For one of our latest projects we were tasked with recommending a tool for generating credit card statements in the form of PDF reports. We decided to use one of the reporting tools that exist in the C#/.NET world, assuming they would offer some standard reporting features such as grouping, formatting, pagination, as well as various data sources, all out of the box. We were looking for a tool that would allow us to easily create multi-page reports from data sources bound in runtime, and that would offer enough styling flexibility to make the statements visually attractive. Another key point was the scale of community support available online. We also wanted a tool that would be intuitive and would offer a pleasant look and feel.
After some preliminary research, we created a shortlist of the most commonly used tools to choose from:
- SQL Server Reporting Services (SSRS)
- ActiveReports (by ComponentOne)
- Combit Reports
- Telerik Reporting
- Crystal Reports (by SAP)
The project had a very tight deadline, so we had to make the selection fast. Given the limited time we had, we decided to cut the list even further. Our (subjective) opinion was that Telerik and Combit seemed to be inferior in terms of the amount of online support available and number of active users. SSRS was too dependent on the DB system, which would require additional administration/deployment attention. We were looking for a more standalone solution – possibly, a fairly small library that we could use in our code. We decided to limit our options to ActiveReports and Crystal Reports as they both seemed to fit our needs best. Both of them could be used with Visual Studio, which was a must-have feature for us as C# developers. They also utilized the Visual Studio graphic designer, which made working on layouts easier. We created a short proof-of-concept which showed that ActiveReports was easier to work with (especially when it came to binding data in runtime) and there seemed to be more support for its integration with Visual Studio. So, without further ado, we proceeded with ActiveReports. Here are some insights on the key issues we were faced with when working with ActiveReports 8.
Custom object datasources
Although each of the tools provide a wide choice of data sources to use, we needed the data to be bound in runtime (right in C# code). ActiveReports proved to have a really straightforward support for that. It was as simple as assigning a collection of objects as a report’s datasource. This gave us enough flexibility to customize the reports in C# code (which is what developers like best).
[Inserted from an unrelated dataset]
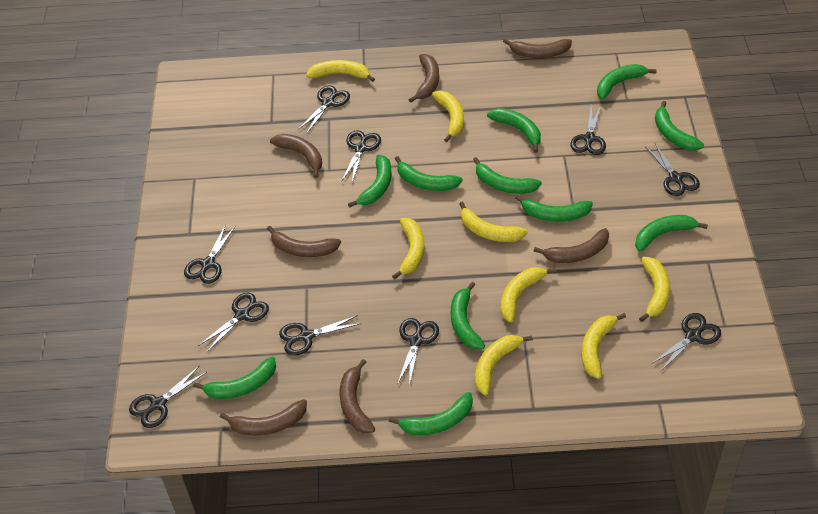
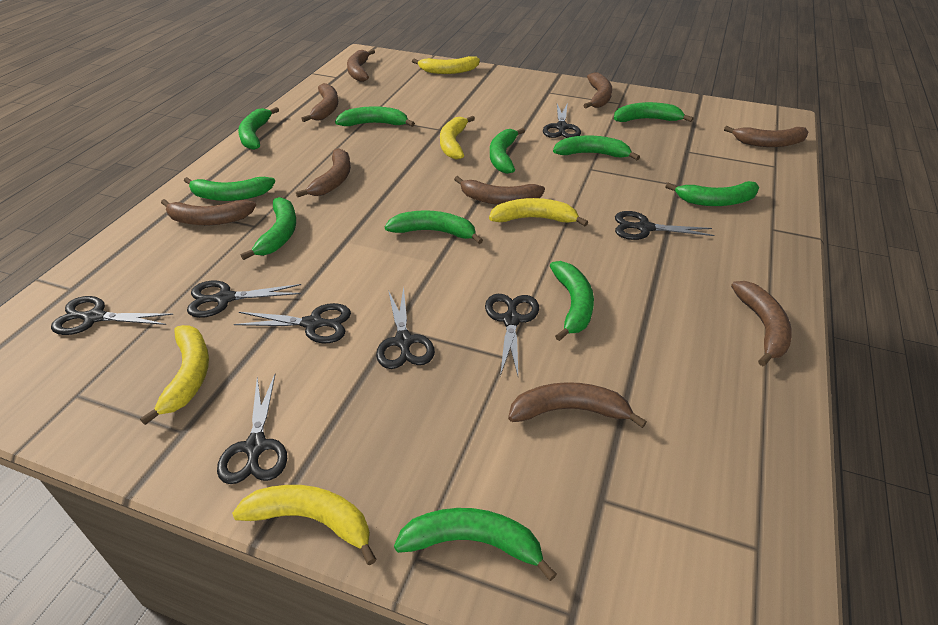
black scissors: 10 -> 8
brown banana: 7 -> 9
yellow banana: 8 -> 5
Multiple datasources in one report
Our goal was to create a multi-page PDF, with each page essentially being a separate table, each bound in runtime. Needless to say, the task was more complex than a typical one-table report you can find in most of the available tutorials . With that said, after the POC work we decided to drop the initial approach of creating a ‘Page Report’ (one of report types available in ActiveReports) and went with a code-based ‘Section Report’ instead. This proved to play much better with our complex data-binding schemes (this method of dealing with data-binding also seemed more natural from a developer’s perspective).
One particular area where ActiveReports fell short is the way it handles stylesheets. First of all, the options are limited almost exclusively to font style (as can be seen in the screenshot, not quite as many properties as we’re used to in CSS). Also, reusing the styles over multiple reports is not as straightforward as expected. Of course, styles can be exported to a file (XML) but every time the file changes it needs to be imported again to each report separately – which can be painful and should be something to consider when using multiple subreports (as many as 10 in our case…). The ability to point to a style file without having to click-through and re-import styles would have made it much easier.
To sum up, ActiveReports seem to be a decent choice when you’re looking for a reporting tool that can be used from C# code. It has some limitations that at times might be frustrating to someone used to HTML/CSS web development. But it seems to be good value for an out-of-the-box support for typical reporting needs, since in most cases such documents don’t require flashy styling.